Choosing MCP over ad-hoc HTTP endpoints provides three distinct engineering advantages:

  • Contract Enforcement: The protocol validates the incoming JSON schema against the tool’s definition before execution, preventing model parameter drift.
  • Context Sandboxing: Isolation ensures stateless, code-only file manipulation using python-pptx and LibreOffice without any model inference overhead during the generation phase.
  • Tool Portability: Because the service speaks standard MCP, the rendering engine is completely decoupled from the orchestration framework and can be re-used across different agent stacks.
# presentation_tools/server.py
from mcp.server.fastmcp import FastMCP
from pptx import Presentation

mcp = FastMCP("Presentation Tools")

@mcp.tool()
async def fill_presentation_template(template_name: str, kpi_payload: dict) -> dict:
    """Populates an existing enterprise PPTX template with structured KPI data."""
    template_path = f"./templates/{template_name}"
    prs = Presentation(template_path)
    
    # Programmatic, deterministic slide injection
    slides_processed = populate_slide_metrics(prs, kpi_payload)
    download_url = export_and_upload_deck(prs)
    
    return {
        "status": "success",
        "download_url": download_url,
        "slides_count": len(slides_processed)
    }

Portability: Adapting the Patterns to Your Domain

The underlying engineering mechanics are domain-agnostic. The identical three-pattern lifecycle applies directly to any industry with structured data and a recurring reporting requirement:

Target IndustryData Tier (Pattern 1)Analytical Focus (Pattern 2)Automated Output (Pattern 3)
RetailInventory & Sales LakehouseRegional performance & marginsQBR Store Performance Deck
HealthcarePatient Outcomes & CostsCost-per-procedure & efficiencyCMO Operational Report
Financial ServicesPortfolio & Risk DatabasesVolatility drivers & anomaliesClient Portfolio Review
ManufacturingOEE & Plant TelemetryLine downtime & quality metricsPlant Operations Review

To adapt this framework: replace the Lakehouse tables, update the system prompts with your domain vocabulary, and swap in your corporate PowerPoint template.

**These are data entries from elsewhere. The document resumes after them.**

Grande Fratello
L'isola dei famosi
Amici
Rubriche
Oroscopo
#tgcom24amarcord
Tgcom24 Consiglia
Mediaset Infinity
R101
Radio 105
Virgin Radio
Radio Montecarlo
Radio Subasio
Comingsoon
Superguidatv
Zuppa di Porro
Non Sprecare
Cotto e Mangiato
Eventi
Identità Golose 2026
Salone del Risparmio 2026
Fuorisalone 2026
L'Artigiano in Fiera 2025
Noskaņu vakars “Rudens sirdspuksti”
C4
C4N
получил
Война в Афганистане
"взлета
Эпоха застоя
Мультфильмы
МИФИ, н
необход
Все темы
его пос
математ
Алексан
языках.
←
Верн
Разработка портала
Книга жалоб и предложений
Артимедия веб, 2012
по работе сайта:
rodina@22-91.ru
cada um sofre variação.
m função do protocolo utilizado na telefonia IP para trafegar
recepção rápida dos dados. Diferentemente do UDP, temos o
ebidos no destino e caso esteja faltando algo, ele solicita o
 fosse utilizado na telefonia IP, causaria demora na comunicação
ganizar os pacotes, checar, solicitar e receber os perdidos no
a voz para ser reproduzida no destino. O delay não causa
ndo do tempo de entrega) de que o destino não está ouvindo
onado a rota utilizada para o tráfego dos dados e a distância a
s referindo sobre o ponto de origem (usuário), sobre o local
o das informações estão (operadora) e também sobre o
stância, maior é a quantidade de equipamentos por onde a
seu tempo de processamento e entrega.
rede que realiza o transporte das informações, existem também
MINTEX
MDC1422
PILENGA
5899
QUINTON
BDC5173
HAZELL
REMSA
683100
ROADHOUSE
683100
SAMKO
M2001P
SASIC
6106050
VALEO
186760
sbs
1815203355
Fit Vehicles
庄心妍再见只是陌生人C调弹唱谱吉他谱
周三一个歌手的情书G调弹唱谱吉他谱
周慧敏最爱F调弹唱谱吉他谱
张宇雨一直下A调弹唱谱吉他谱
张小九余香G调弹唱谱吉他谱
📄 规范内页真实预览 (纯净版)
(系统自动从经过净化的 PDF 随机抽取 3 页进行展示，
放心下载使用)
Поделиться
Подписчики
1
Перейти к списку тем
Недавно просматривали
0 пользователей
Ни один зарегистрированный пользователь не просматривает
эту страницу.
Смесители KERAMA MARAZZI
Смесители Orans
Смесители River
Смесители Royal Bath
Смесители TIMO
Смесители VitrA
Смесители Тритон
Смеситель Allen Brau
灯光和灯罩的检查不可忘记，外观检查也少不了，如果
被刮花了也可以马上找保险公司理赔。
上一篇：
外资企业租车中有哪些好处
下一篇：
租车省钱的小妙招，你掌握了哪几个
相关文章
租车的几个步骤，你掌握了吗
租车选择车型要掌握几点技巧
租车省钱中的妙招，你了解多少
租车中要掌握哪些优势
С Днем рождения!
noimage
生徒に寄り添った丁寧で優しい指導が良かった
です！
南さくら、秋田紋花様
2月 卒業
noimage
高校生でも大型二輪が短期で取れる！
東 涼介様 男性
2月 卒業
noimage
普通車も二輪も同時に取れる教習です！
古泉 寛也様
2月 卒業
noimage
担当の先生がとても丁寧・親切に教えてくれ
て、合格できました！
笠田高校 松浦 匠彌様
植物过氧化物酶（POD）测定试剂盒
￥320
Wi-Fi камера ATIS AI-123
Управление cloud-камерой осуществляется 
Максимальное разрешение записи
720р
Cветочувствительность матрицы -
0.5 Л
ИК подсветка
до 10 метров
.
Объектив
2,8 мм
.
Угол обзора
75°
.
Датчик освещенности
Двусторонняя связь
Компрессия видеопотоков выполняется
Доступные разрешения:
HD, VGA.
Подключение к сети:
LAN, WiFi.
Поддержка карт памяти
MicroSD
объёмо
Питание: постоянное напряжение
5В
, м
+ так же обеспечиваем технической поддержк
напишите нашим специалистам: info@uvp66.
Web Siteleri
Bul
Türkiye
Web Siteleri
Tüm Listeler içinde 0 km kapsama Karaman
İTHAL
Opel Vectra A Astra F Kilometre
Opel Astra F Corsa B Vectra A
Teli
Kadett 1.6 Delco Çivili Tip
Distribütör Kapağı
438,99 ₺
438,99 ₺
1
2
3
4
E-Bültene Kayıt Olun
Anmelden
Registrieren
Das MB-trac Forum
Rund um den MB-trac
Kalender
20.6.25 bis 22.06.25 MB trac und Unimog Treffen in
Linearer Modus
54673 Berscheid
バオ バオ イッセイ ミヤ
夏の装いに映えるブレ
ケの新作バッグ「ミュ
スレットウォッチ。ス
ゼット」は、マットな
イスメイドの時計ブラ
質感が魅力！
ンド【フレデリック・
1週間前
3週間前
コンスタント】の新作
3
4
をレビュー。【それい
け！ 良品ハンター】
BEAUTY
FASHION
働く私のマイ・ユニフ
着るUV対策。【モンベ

Getting Started: Bootstrapping the Environment

To spin up this architecture, clone the repository and run the automated deployment script to provision resources, build containers, and seed sample tables:

# Authenticate and target your environment
az login
az account set --subscription "YOUR-SUBSCRIPTION-NAME-OR-ID"

# Execute multi-phase infrastructure and agent deployment
.\deploy.ps1 `
    -Subscription      "YOUR-SUBSCRIPTION-NAME-OR-ID" `
    -FabricWorkspaceId "<your-fabric-workspace-guid>"

Key Takeaways

Abstract the Data Tier: Treat database layers as an API. Use Fabric Data Agents to expose data via semantic queries, isolating models from schema evolution.

Enforce Deterministic Layouts: Never let an LLM draw coordinates. Use MCP tools backed by libraries like python-pptx to handle file construction programmatically.

Isolate Responsibilities: Separate your architecture into data, reasoning, and asset-rendering layers to minimize context bloat and failure boundaries.